Leeward Construction has taken over the operation
of the former “Skip” McKean quarry off Urban Road and plans to close
the final purchase of the 80-acre property in the near future, project
coordinator Ted Korb told an audience at the July 18 township meeting.
Residents were concerned about traffic on Urban
and Blue Eddy roads, which intersect Route 590 from the quarry.
“I didn’t mind a local guy doing his thing there, but a big company
is something else,” one resident complained.
Supervisor John McKay reported that new state law
has now made mining and timbering accepted zoning uses in all zones.
Korb said about 12 acres
is actively being mined and most of the material would go to Lackawanna
and Luzerne counties. “The property is worth millions,” he said.

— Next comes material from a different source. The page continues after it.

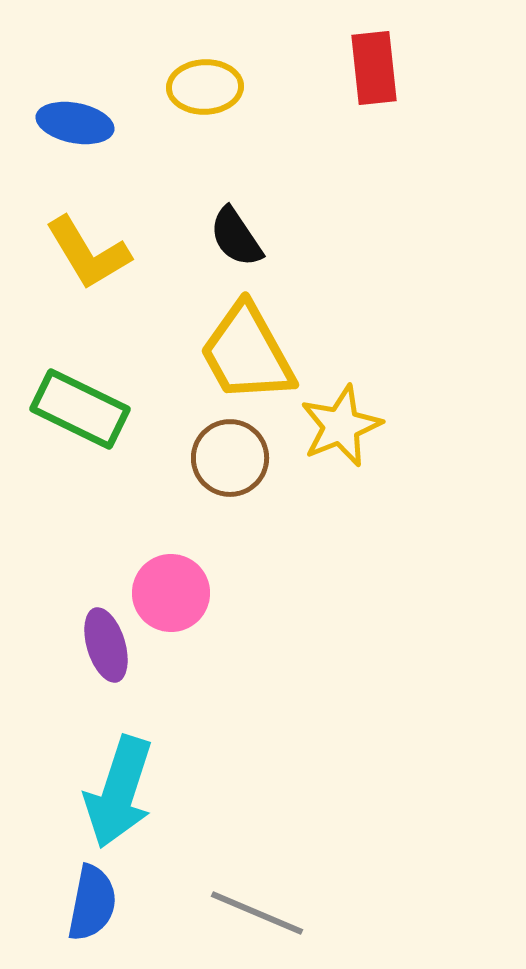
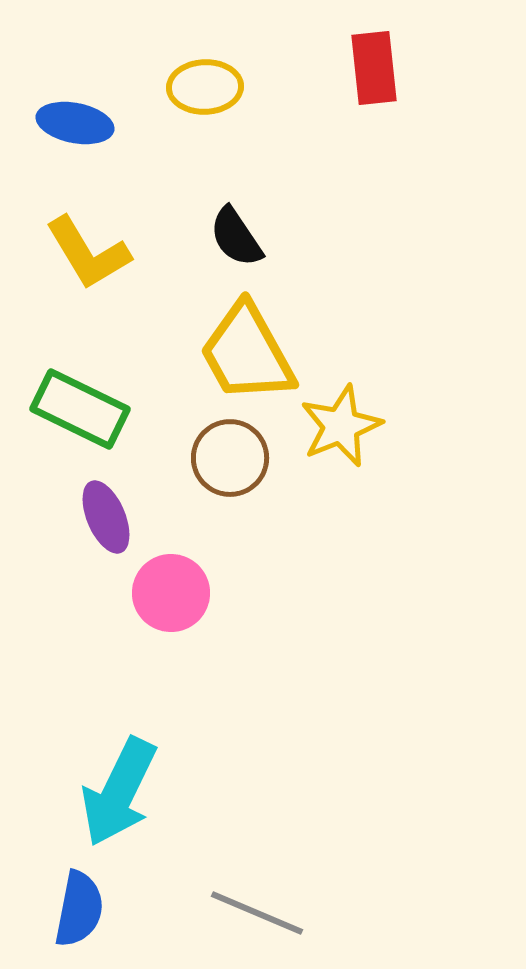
purple ellipse: moved 128 px up; rotated 6 degrees counterclockwise
cyan arrow: rotated 8 degrees clockwise
blue semicircle: moved 13 px left, 6 px down
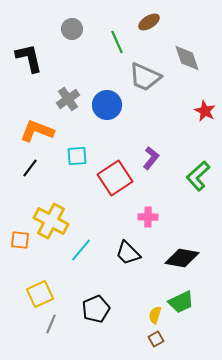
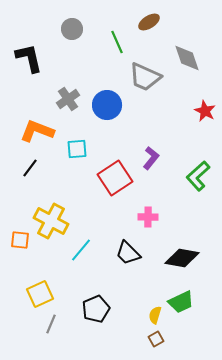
cyan square: moved 7 px up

Responding to concerns that new blasting might
disturb the neighboring, toxic Crown Industries site, Korb
said quarry operations are aimed away from Crown.
Korb said the site was
attractive, in part, because its remote location provided few traffic
or neighbor problems. “This town is in the middle of nowhere,” he
said.
“Many of us came here because it’s in the middle
of nowhere,” one resident replied.
In other business, the township approved a $3,000
bid from George McKean to provide excavating equipment to fix flood-prone
areas on Westcolang Road; approved placement of three pedestrian crosswalks
on Scenic Drive and heard Ron Perry, an opponent of the proposed
Tennessee Gas Pipeline pumping station in Bohemia, report that federal
regulators had made procedural errors in their approval of the project,
which Perry’s resident group at Fawn Lake is challenging in court.